◆ Directions for this task
Print the following entries without any change.

═══ Supplied information

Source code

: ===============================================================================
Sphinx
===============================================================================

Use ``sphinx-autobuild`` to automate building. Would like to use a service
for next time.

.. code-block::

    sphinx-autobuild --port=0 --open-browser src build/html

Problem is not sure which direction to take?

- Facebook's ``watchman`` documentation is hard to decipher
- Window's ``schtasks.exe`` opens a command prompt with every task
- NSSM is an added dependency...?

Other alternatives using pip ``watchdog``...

══════

◆ Result
Source code

: ===============================================================================
Sphinx
===============================================================================

Use ``sphinx-autobuild`` to automate building. Would like to use a service
for next time.

.. code-block::

    sphinx-autobuild --port=0 --open-browser src build/html

Problem is not sure which direction to take?

- Facebook's ``watchman`` documentation is hard to decipher
- Window's ``schtasks.exe`` opens a command prompt with every task
- NSSM is an added dependency...?

Other alternatives using pip ``watchdog``...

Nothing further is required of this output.